Upending the business case study
Noah Askin, faculty member at the University of California Irvine’s Paul Merage School of Business, has a hard time trusting any written assignment turned in by his students, questioning whether what he’s read is spat out from a generative AI tool. However, the assistant professor has found a way to integrate AI into his business case assignments without the technology becoming a crutch.
A case is a foundational assessment for business students that requires them to identify, address, and solve an organizational problem. While the traditional assignment requires students to a read briefing on the issue and respond via a written assignment, Askin piloted Breakout Learning’s AI software to create a new kind of business case. The edtech service provides a multimedia assignment and facilitates student-led discussions on business operation and strategy.
“It moves away from the classic written case, which generations now in school are less interested in,” he says.
Breakout Learning’s AI monitors the student discussion and evaluates each of their contributions, grading them based on the professor’s rubric. With access to discussion overviews and the AI’s evaluation, professors can tailor class discussions around students’ grasp of the material.
“I still assigned a final project that was a written assignment,” he says, “but my interest is less about what they wrote and more about whether they understood the concepts and utilized them.”
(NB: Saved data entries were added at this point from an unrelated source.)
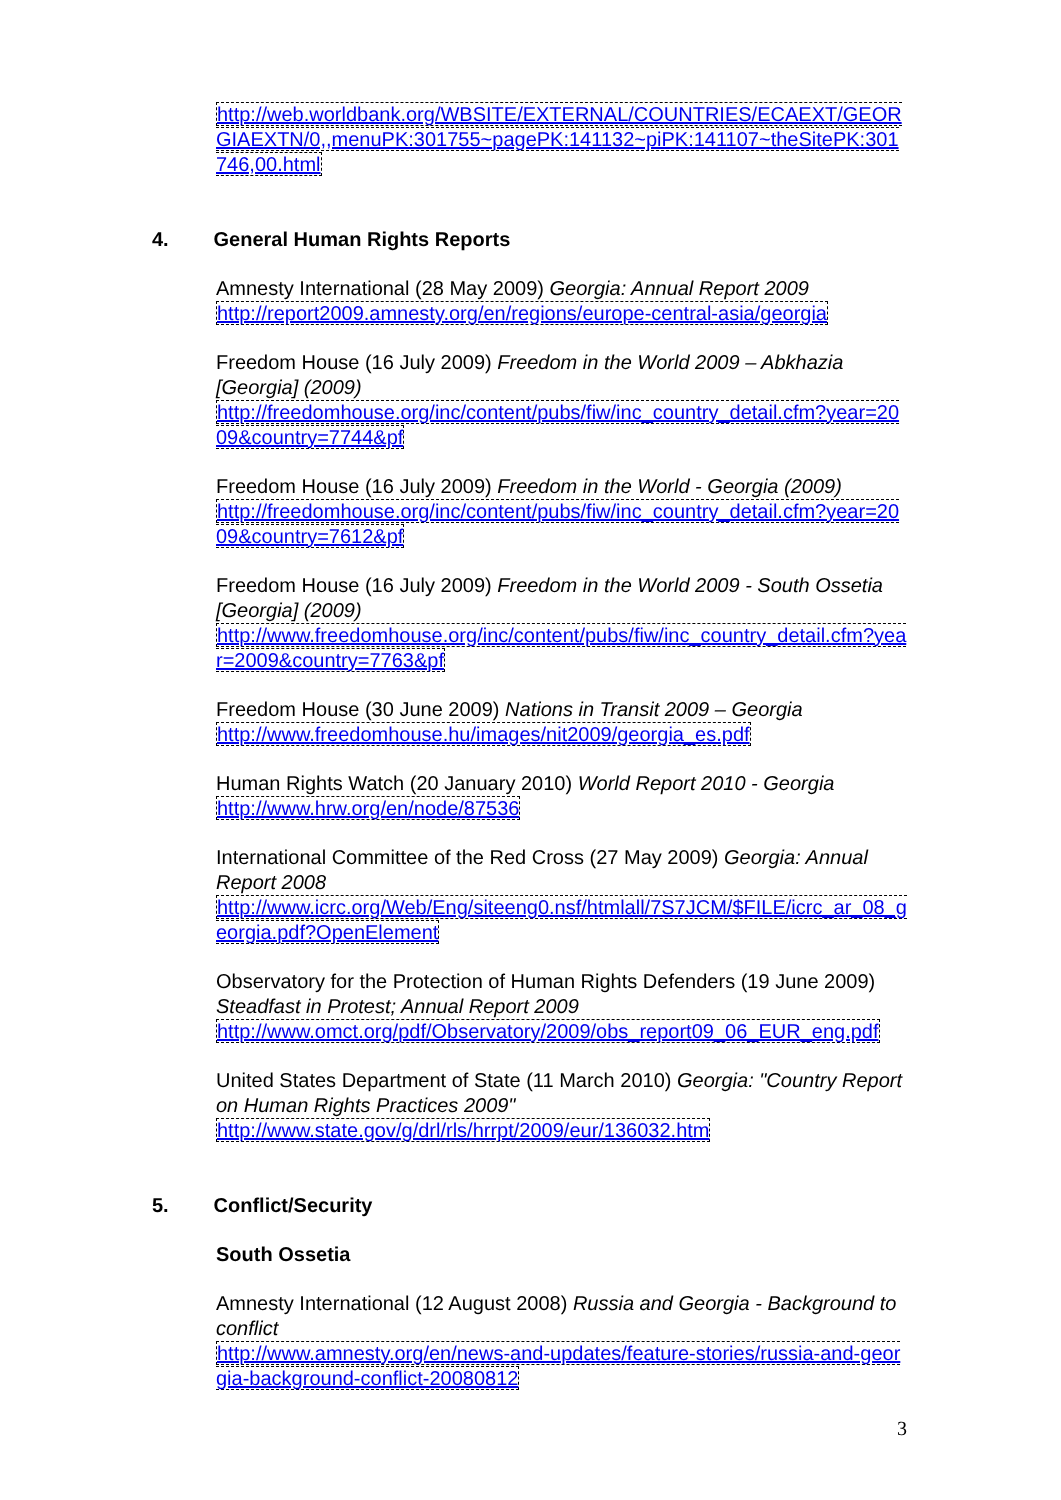http://web.worldbank.org/WBSITE/EXTERNAL/COUNTRIES/ECAEXT/GEORGIAEXTN/0,,menuPK:301755~pagePK:141132~piPK:141107~theSitePK:301746,00.html
4. General Human Rights Reports
Amnesty International (28 May 2009) Georgia: Annual Report 2009
http://report2009.amnesty.org/en/regions/europe-central-asia/georgia
Freedom House (16 July 2009) Freedom in the World 2009 – Abkhazia [Georgia] (2009)
http://freedomhouse.org/inc/content/pubs/fiw/inc_country_detail.cfm?year=2009&country=7744&pf
Freedom House (16 July 2009) Freedom in the World - Georgia (2009)
http://freedomhouse.org/inc/content/pubs/fiw/inc_country_detail.cfm?year=2009&country=7612&pf
Freedom House (16 July 2009) Freedom in the World 2009 - South Ossetia [Georgia] (2009)
http://www.freedomhouse.org/inc/content/pubs/fiw/inc_country_detail.cfm?year=2009&country=7763&pf
Freedom House (30 June 2009) Nations in Transit 2009 – Georgia
http://www.freedomhouse.hu/images/nit2009/georgia_es.pdf
Human Rights Watch (20 January 2010) World Report 2010 - Georgia
http://www.hrw.org/en/node/87536
International Committee of the Red Cross (27 May 2009) Georgia: Annual Report 2008
http://www.icrc.org/Web/Eng/siteeng0.nsf/htmlall/7S7JCM/$FILE/icrc_ar_08_georgia.pdf?OpenElement
Observatory for the Protection of Human Rights Defenders (19 June 2009) Steadfast in Protest; Annual Report 2009
http://www.omct.org/pdf/Observatory/2009/obs_report09_06_EUR_eng.pdf
United States Department of State (11 March 2010) Georgia: "Country Report on Human Rights Practices 2009"
http://www.state.gov/g/drl/rls/hrrpt/2009/eur/136032.htm
5. Conflict/Security
South Ossetia
Amnesty International (12 August 2008) Russia and Georgia - Background to conflict
http://www.amnesty.org/en/news-and-updates/feature-stories/russia-and-georgia-background-conflict-20080812
3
Askin has found that the AI platform generated class discussion and student comprehension that was superior to the outcomes from traditional assignments.
Avoiding student learning blindspots
As empowering as AI can be, teacher input is essential to the process, the educators say. AI tasked with grading student discussion could potentially miss student insights that aren’t explicitly covered in the rubric, Askin contends. “That’s obviously a concern where a human grader has the judgment and wherewithal to recognize a really interesting point.”
And while generative AI bots have computational power that extends far beyond the human imagination, they are also as deeply fallible as we are, Kentz says. “We need to treat its responses the same way we treat a family member at Thanksgiving dinner who’s talking confidently about Russia,” he explains. “It doesn’t matter how smart your uncle is or how many PhDs he has, you still have to be critical. That’s what you should be doing when AI produces responses.”